Not telling me was pathological right? It was not a small white lie?

He has minimised and gaslighted this point as recently as yesterday

OP posts:
RachelWardd · 16/06/2026 14:37

I am sorry to say I am an extremely shallow person, I might have backed out of the wedding even if he had told me the week before. I would not have had the maturity at that age.......

OP posts:
RachelWardd · 16/06/2026 14:39

Thank you , this thread has been extremely clarifying

My anger is valid, I have been gaslit

Now what, is an answer I will need time to decide. I am not sure I want to stay

OP posts:
Beachforever · 16/06/2026 14:39

RachelWardd · 16/06/2026 14:33

I want him to own up to the lies and go to therapy @Beachforever , to come out of the shame and anger he felt growing up. Perhaps it should be directed at his parents then he would not feel it for me, but either ways therapy can support him come to terms with all that anger, rage , depression, moods he feels

I need therapy too to get over my anger at all my in laws not just him

But you can’t control him. You can’t make him apologise for something he doesn’t feel sorry for.
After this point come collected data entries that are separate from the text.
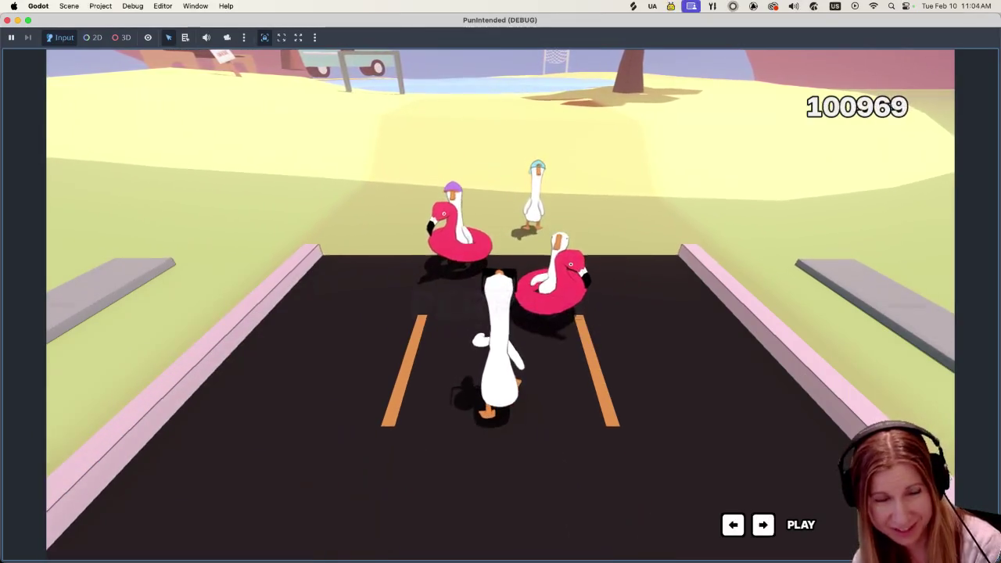
{"action": "key", "text": "space"}
{"action": "key", "text": "space"}
{"action": "key", "text": "space"}
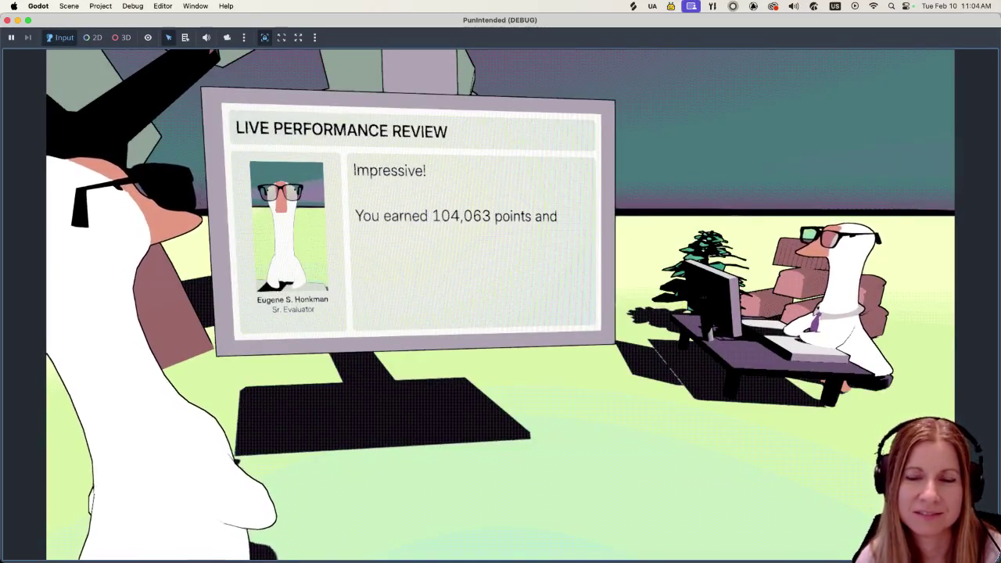
Finish the performance review text so the game continues onto the pale-green low-poly terrain.
{"action": "key", "text": "Return"}
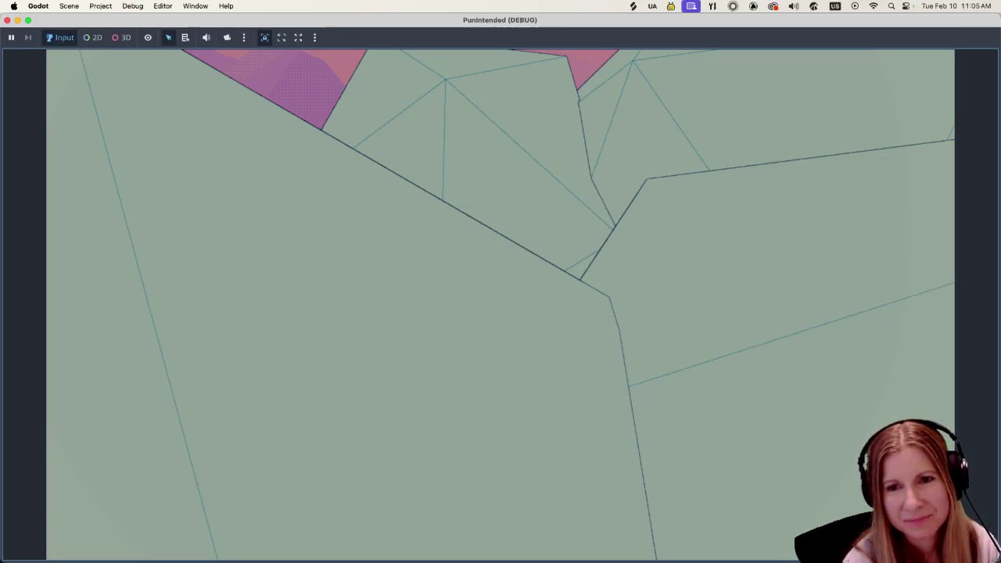
Quit the running game with Super+Q, bringing up the editor's stop-project confirmation.
{"action": "key", "text": "super+q"}
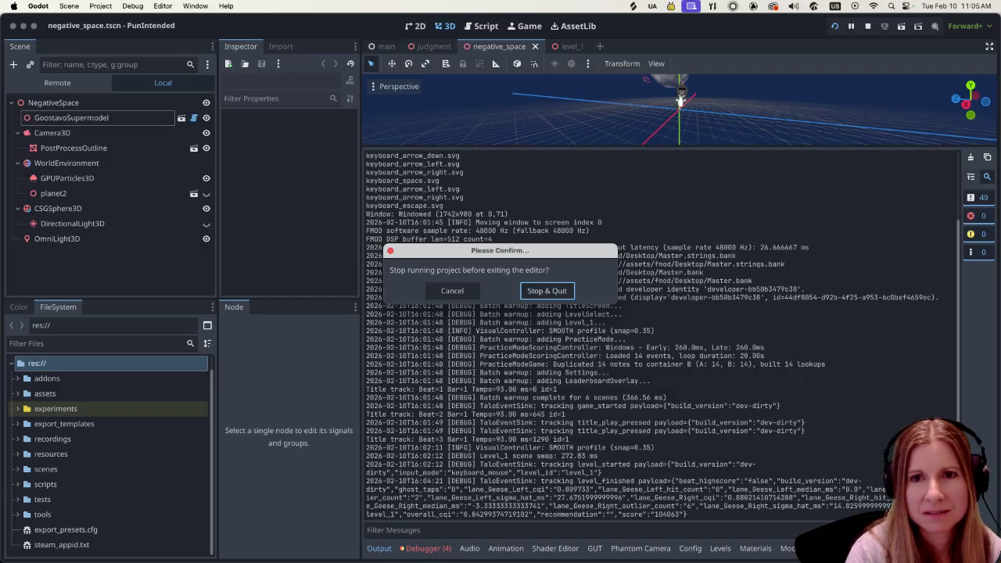
Keep the project running, hide the Output panel, reframe the goose scene, and Quick Open search 'mood'.
{"action": "left_click", "coordinate": [452, 290]}
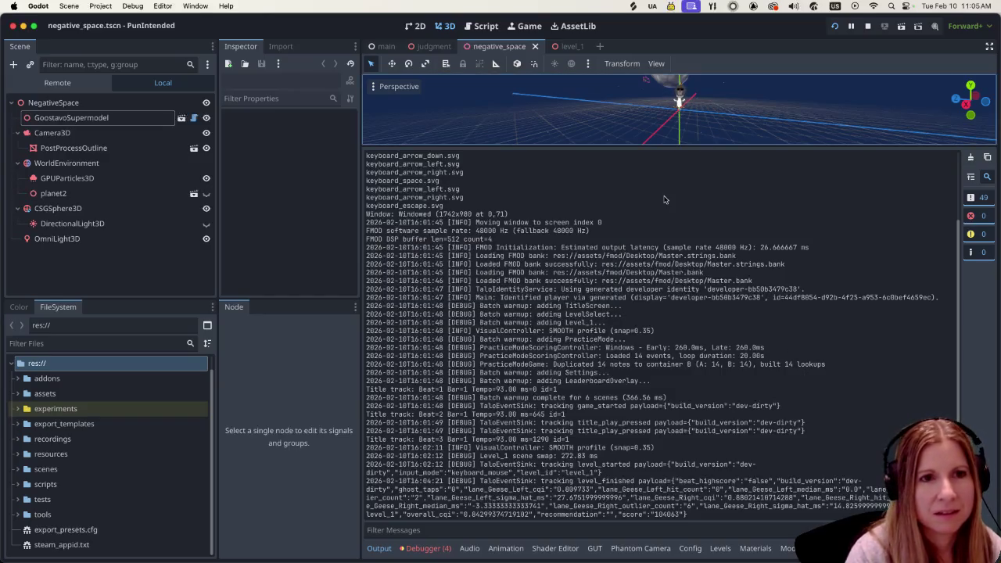
{"action": "key", "text": "ctrl+j"}
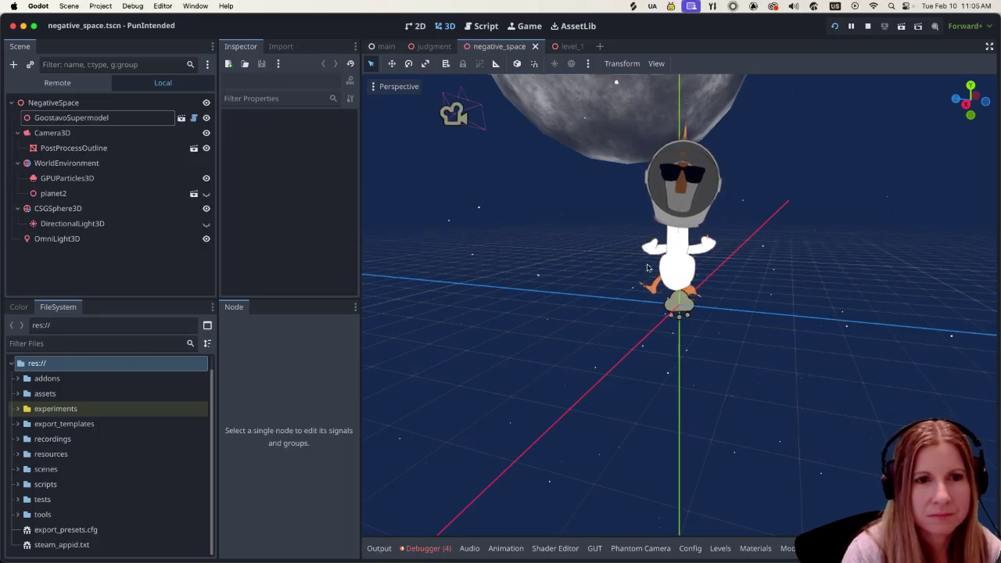
{"action": "scroll", "coordinate": [669, 255], "scroll_direction": "down", "scroll_amount": 3}
{"action": "scroll", "coordinate": [664, 250], "scroll_direction": "down", "scroll_amount": 1}
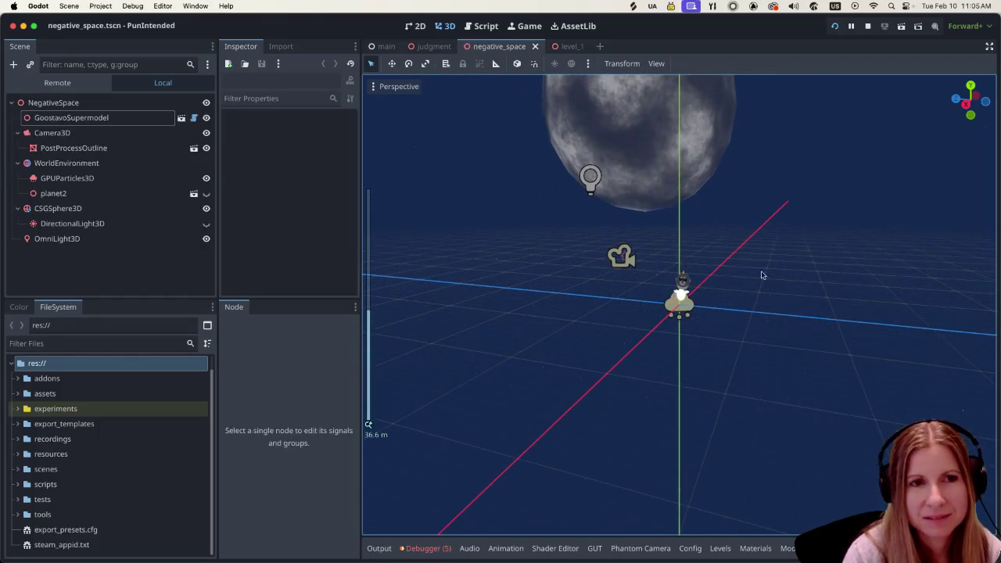
{"action": "scroll", "coordinate": [847, 302], "scroll_direction": "down", "scroll_amount": 1}
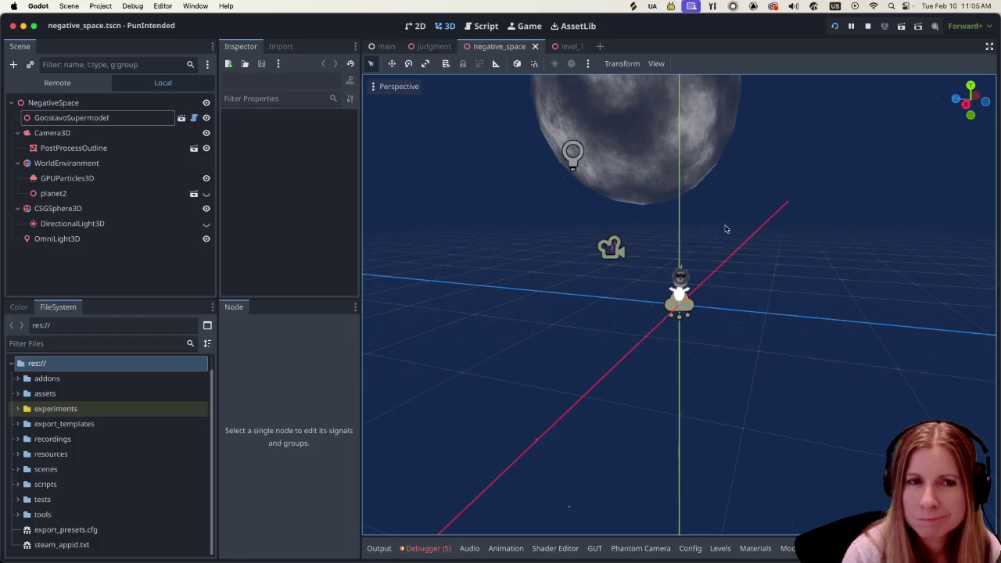
{"action": "left_click_drag", "start_coordinate": [726, 227], "coordinate": [804, 208]}
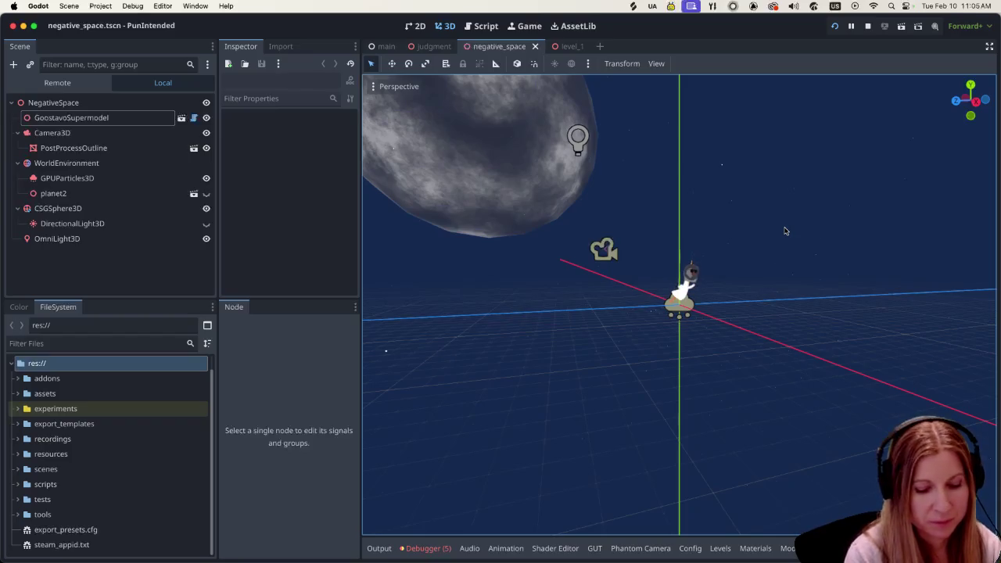
{"action": "key", "text": "shift+alt+o"}
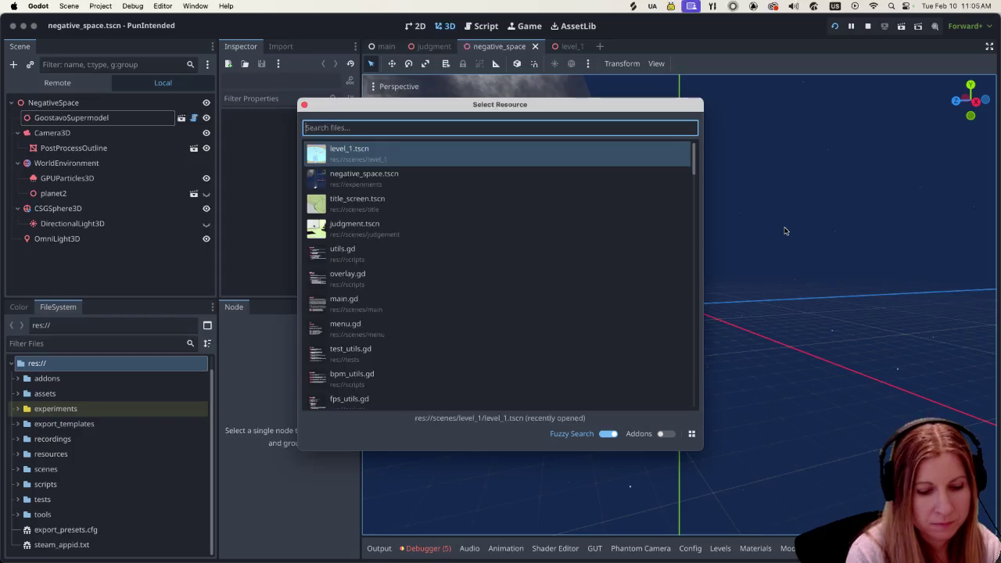
{"action": "type", "text": "mood"}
Equally, you can’t make him go to therapy.

You have decided that you want to attribute his vile behaviour to his epilepsy. And you want him to apologise to you for that. But clearly that’s not the way he sees it. Nor many of us on this thread.

Your current and future happiness is down to you, and you alone. You have complete agency on how you choose to feel about things, the behaviour you’re willing to accept in a marriage and how you want to live your life.

RachelWardd · 16/06/2026 14:42

Thanks @bumblebee3122 , no I want him to apologise to me for not telling me before the wedding. I mean like I want him to stop feeling shame about the childhood diagnosis which he does, and I want him to feel shame for his lies, which he does not.